Walker, AD

(1879 - 1918)

Walker, AD Profile Picture

Key Facts

DATE OF BIRTH:

3rd July 1879

YEARS ATTENDED THE COLLEGE:

1891 - 1895

HOME ADDRESS WHEN AT THE COLLEGE:

Dalzell, 56 Croxted Road

REGIMENT

Royal Engineers

FINAL RANK:

Lieutenant Colonel

DATE OF DEATH:

26th March 1918

AGE AT DEATH:

38

WHERE HE DIED (or was wounded)

Somme

LOCATION OF GRAVE OR MEMORIAL:

Pozieres Memorial. Panel 10 to 13

Lieutenant Colonel Arthur Dunbar Walker

Born on July 3rd 1879, Arthur was the youngest of four sons of Alexander Walker, a Major-General in the Royal Artillery, and his wife Anne. He began at the Prep, before coming to the College, where he had been preceded by all three of his older brothers, in the summer of 1891, not long after his twelfth birthday. After four years at the College, during which time he earned himself a scholarship, he left in the summer of 1895, going on to attend the Royal Military Academy, Woolwich. After passing out at the end of 1898 he took a commission in the Royal Engineers, subsequently being sent out to India, where he was promoted to Lieutenant in 1901. During 1904-05 he was part of the expedition to Tibet, led by Francis Younghusband, during which he was wounded, and would go on to be mentioned in dispatches for his role during the expedition. In 1907, whilst working on the North-Western State Railway, he was promoted to Captain.
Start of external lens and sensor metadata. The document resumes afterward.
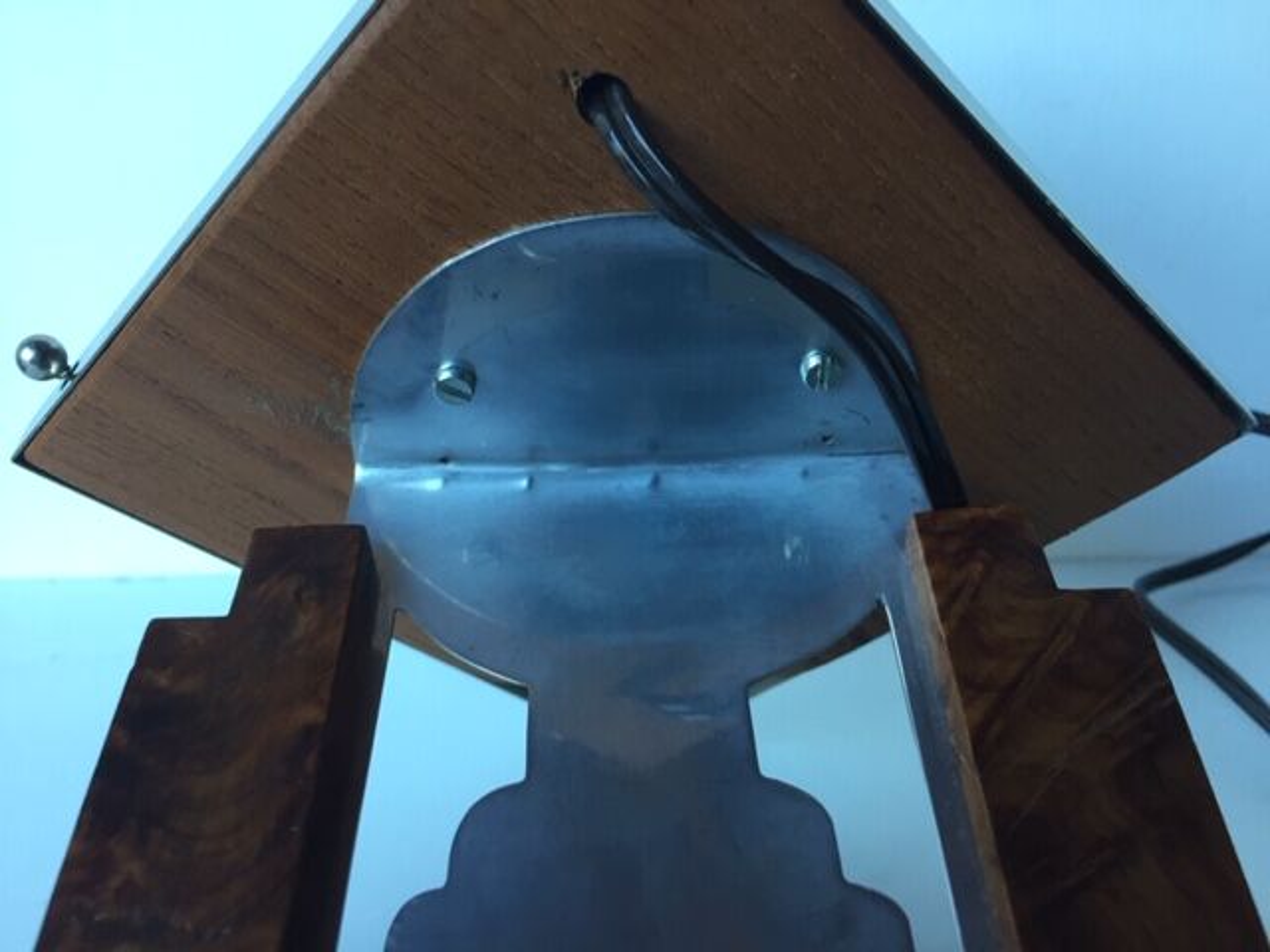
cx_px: 635
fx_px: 1064
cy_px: 476
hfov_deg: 61.7
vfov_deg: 48.2
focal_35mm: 29
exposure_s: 1/33
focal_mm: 4.15
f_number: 2.2
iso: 50
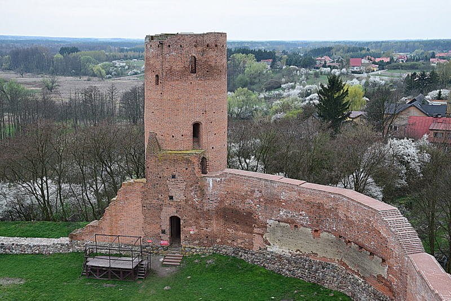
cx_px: 226
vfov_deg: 29.9
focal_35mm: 45
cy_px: 150
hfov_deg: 43.6
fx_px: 564
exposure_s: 1/60
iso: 400
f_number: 8
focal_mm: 30
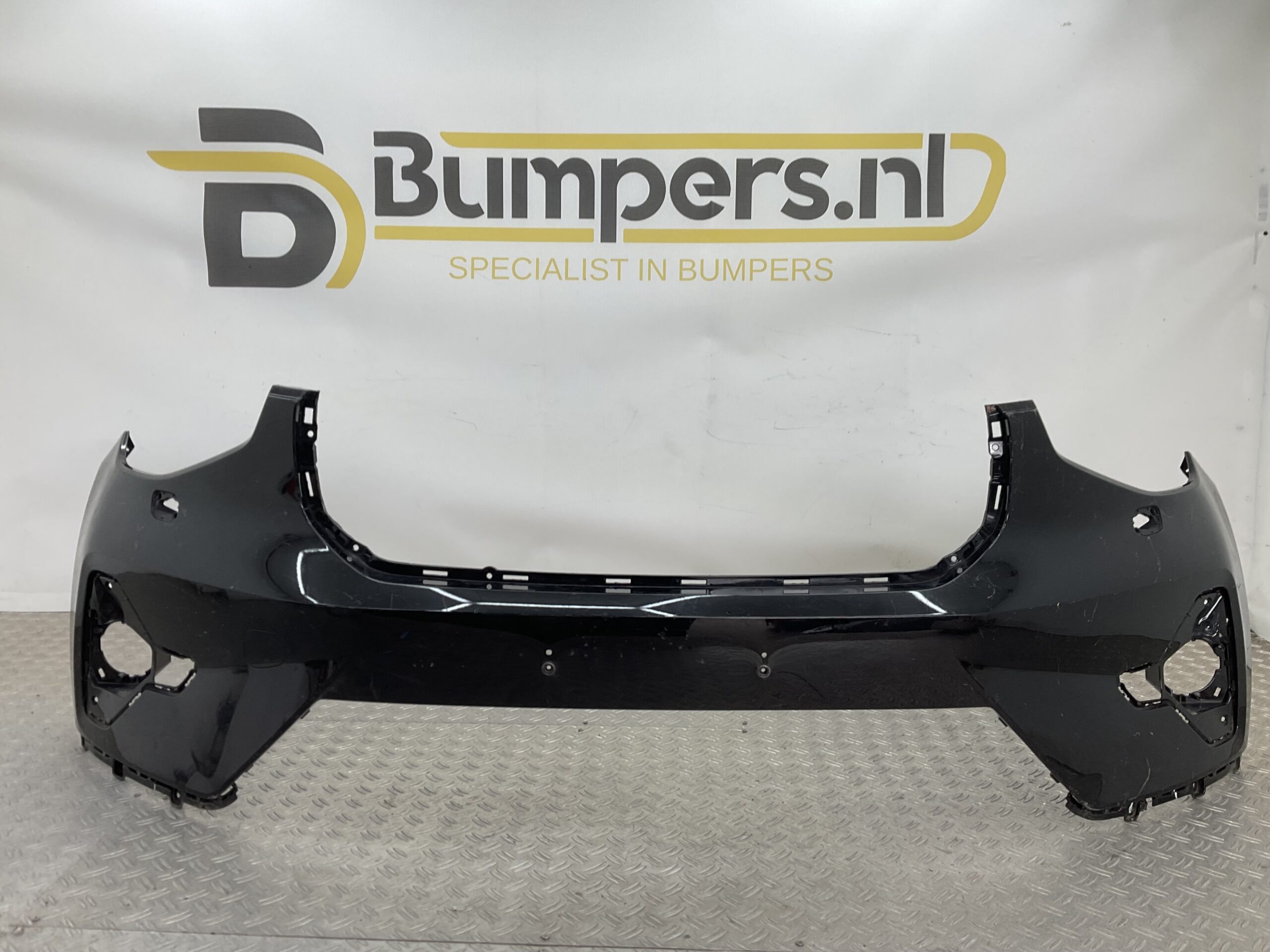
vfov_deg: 48.2
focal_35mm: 29
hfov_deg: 61.7
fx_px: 1064
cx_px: 635
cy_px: 476
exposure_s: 1/124
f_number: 1.8
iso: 16
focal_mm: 3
Shortly after the declaration of war in the summer of 1914 Arthur was recalled to England, where upon his arrival that October he was appointed as Adjutant with the 18th Divisional Engineers. The following July, a month after being promoted to Major, he was sent over to France for the first time, and after serving through the Battle of the Somme would go on to be mentioned in dispatches for a second time in his career in January 1917. That May he was promoted once more, to Lieutenant-Colonel, and at the same time placed in command of the 24th Divisional Engineers. On March 26th 1918 he was reported missing during the British retreat across the Somme, and was later officially ruled to have been killed in action that day; he was however posthumously awarded the D.S.O. that June. William, the middle of his three elder brothers who were all fellow Alleynians, had been killed three years earlier whilst serving in East Africa, whilst Ethel, Arthur’s widow, would go on to survive him by twenty years.